*** Block opens ***

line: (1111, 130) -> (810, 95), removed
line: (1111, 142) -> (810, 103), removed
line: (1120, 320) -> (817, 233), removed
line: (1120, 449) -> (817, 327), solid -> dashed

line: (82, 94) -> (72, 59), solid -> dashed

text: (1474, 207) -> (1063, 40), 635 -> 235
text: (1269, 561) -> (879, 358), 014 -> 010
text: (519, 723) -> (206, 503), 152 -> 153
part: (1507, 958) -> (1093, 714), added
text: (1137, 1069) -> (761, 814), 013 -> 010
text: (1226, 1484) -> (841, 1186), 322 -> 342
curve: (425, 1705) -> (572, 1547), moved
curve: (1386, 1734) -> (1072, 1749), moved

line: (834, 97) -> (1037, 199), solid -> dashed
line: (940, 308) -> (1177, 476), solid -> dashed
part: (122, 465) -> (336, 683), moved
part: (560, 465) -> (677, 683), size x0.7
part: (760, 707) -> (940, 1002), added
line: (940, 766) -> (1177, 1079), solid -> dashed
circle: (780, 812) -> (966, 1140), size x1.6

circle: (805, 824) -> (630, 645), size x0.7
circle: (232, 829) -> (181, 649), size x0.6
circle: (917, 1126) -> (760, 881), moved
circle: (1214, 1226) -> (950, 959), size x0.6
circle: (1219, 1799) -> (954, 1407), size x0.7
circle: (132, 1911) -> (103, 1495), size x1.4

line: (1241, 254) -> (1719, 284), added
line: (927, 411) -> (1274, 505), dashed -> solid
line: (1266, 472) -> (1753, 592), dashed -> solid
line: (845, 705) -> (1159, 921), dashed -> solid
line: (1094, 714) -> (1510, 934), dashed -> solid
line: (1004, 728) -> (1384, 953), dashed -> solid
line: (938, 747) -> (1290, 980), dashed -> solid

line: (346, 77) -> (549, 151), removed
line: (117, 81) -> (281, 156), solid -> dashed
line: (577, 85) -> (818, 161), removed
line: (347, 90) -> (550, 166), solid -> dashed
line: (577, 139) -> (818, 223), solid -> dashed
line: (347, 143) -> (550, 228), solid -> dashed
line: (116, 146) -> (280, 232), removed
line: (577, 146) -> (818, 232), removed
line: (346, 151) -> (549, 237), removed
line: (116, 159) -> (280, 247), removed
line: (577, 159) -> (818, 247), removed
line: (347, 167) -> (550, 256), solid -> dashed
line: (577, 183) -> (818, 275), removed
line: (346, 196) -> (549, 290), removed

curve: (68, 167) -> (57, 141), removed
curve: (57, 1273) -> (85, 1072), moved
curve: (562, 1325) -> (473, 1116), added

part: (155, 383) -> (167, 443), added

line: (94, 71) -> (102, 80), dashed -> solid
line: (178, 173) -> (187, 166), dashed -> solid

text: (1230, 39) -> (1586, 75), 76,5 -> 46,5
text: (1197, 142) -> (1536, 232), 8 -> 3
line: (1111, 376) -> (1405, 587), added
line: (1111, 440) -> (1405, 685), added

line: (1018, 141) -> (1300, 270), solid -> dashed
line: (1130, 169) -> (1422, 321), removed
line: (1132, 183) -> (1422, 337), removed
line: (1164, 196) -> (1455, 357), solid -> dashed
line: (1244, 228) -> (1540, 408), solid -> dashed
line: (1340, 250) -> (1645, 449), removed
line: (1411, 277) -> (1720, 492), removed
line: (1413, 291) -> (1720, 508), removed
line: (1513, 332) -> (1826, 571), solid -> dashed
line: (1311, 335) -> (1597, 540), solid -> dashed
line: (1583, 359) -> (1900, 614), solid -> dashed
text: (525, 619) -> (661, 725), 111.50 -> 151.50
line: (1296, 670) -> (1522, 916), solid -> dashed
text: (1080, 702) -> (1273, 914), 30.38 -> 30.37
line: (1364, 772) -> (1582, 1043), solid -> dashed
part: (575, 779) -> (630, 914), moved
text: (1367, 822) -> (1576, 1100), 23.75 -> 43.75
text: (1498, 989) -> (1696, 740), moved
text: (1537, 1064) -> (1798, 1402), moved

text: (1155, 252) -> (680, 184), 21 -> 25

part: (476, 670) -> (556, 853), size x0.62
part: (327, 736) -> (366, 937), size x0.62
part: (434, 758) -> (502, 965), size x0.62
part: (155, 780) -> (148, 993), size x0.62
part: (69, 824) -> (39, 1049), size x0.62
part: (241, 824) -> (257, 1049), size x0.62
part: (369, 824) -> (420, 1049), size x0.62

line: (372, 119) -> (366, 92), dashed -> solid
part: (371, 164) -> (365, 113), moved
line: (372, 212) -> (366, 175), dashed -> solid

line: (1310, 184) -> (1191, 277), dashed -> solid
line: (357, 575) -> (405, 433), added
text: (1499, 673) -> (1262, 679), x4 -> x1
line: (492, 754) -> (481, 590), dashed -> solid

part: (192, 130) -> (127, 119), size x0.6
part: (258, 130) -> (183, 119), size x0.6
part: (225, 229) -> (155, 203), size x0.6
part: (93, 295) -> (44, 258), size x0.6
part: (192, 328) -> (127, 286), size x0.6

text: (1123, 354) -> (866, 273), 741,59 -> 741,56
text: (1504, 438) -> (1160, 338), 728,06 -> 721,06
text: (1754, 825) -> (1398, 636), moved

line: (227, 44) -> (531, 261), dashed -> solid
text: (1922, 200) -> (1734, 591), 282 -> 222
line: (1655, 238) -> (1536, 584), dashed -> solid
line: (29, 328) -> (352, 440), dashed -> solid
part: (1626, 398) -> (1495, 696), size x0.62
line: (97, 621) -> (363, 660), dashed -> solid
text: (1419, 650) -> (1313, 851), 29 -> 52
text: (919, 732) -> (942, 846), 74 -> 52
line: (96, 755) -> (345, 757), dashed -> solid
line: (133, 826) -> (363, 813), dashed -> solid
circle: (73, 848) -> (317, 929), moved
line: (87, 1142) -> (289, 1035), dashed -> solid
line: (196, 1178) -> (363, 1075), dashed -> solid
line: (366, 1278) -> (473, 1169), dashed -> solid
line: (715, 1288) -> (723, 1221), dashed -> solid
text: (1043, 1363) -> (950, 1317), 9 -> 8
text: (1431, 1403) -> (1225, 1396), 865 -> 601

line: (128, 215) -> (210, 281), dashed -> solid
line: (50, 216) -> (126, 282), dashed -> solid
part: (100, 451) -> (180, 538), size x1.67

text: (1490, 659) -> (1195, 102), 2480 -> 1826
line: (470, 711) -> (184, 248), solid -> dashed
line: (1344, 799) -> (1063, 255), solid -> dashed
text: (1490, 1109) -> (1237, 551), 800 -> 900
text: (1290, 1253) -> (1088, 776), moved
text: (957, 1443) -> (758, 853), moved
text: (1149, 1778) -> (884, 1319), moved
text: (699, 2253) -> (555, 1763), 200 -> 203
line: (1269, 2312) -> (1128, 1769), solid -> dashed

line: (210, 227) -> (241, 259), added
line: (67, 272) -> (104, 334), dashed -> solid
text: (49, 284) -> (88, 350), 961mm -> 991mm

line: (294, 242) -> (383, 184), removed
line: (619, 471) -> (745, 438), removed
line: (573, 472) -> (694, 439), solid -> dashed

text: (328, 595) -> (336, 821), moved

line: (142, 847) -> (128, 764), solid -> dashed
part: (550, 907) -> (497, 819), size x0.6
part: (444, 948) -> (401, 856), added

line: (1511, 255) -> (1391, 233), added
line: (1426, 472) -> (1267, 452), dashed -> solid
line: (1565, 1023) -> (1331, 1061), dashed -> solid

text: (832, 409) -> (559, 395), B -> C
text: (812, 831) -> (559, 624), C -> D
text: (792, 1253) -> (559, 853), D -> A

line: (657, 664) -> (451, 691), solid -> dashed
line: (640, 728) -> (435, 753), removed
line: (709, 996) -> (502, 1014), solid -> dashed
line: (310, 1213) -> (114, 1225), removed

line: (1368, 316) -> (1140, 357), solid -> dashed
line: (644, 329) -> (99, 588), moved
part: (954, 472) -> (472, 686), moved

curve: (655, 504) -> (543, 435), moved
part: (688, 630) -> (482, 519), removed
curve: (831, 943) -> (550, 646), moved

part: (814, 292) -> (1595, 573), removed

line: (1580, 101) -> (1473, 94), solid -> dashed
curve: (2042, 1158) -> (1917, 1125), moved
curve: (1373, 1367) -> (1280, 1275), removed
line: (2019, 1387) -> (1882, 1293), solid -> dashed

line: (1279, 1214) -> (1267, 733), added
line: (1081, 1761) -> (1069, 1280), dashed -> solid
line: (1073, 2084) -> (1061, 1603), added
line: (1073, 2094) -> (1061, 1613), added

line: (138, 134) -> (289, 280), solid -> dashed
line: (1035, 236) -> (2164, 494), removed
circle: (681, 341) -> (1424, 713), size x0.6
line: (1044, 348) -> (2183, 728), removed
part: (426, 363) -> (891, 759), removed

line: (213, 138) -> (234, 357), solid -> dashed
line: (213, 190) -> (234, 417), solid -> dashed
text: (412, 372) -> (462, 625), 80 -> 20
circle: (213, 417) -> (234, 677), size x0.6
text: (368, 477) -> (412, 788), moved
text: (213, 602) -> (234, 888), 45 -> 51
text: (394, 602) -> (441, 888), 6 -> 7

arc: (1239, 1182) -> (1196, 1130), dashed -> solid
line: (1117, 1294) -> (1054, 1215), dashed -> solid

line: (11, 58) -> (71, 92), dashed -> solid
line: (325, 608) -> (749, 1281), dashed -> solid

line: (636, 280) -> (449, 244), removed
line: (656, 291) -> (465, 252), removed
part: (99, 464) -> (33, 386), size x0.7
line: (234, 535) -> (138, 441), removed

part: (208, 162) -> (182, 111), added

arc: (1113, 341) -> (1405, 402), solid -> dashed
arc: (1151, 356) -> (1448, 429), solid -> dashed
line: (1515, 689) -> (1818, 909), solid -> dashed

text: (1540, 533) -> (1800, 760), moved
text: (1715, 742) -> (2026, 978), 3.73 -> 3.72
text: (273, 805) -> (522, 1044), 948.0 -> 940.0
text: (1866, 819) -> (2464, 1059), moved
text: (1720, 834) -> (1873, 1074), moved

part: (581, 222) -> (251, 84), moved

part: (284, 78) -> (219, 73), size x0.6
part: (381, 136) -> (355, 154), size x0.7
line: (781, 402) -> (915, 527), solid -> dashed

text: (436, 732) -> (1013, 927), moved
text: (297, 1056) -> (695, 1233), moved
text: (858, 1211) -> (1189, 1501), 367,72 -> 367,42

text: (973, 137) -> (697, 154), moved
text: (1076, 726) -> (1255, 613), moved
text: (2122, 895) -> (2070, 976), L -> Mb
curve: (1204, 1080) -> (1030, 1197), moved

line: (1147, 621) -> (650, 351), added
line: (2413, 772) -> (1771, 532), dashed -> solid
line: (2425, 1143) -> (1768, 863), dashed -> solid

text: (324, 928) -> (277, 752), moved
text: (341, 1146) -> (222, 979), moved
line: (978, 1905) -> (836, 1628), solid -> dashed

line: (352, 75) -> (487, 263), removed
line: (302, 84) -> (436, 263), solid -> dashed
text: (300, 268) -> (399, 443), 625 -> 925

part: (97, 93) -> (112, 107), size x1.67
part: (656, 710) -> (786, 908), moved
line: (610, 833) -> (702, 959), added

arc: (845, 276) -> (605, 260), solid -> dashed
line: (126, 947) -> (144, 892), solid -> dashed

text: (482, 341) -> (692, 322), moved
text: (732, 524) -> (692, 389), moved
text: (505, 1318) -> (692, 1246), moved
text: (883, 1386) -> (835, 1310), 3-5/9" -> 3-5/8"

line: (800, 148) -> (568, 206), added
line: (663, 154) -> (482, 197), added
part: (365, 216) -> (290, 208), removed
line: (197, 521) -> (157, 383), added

*** Block closes ***

- [Try it]
Return exactly the lines from the beginning of the data above through the one containing "line: (1241, 254) -> (1719, 284), added", please. Include both end lines and add nothing else.

- [Output]
line: (1111, 130) -> (810, 95), removed
line: (1111, 142) -> (810, 103), removed
line: (1120, 320) -> (817, 233), removed
line: (1120, 449) -> (817, 327), solid -> dashed

line: (82, 94) -> (72, 59), solid -> dashed

text: (1474, 207) -> (1063, 40), 635 -> 235
text: (1269, 561) -> (879, 358), 014 -> 010
text: (519, 723) -> (206, 503), 152 -> 153
part: (1507, 958) -> (1093, 714), added
text: (1137, 1069) -> (761, 814), 013 -> 010
text: (1226, 1484) -> (841, 1186), 322 -> 342
curve: (425, 1705) -> (572, 1547), moved
curve: (1386, 1734) -> (1072, 1749), moved

line: (834, 97) -> (1037, 199), solid -> dashed
line: (940, 308) -> (1177, 476), solid -> dashed
part: (122, 465) -> (336, 683), moved
part: (560, 465) -> (677, 683), size x0.7
part: (760, 707) -> (940, 1002), added
line: (940, 766) -> (1177, 1079), solid -> dashed
circle: (780, 812) -> (966, 1140), size x1.6

circle: (805, 824) -> (630, 645), size x0.7
circle: (232, 829) -> (181, 649), size x0.6
circle: (917, 1126) -> (760, 881), moved
circle: (1214, 1226) -> (950, 959), size x0.6
circle: (1219, 1799) -> (954, 1407), size x0.7
circle: (132, 1911) -> (103, 1495), size x1.4

line: (1241, 254) -> (1719, 284), added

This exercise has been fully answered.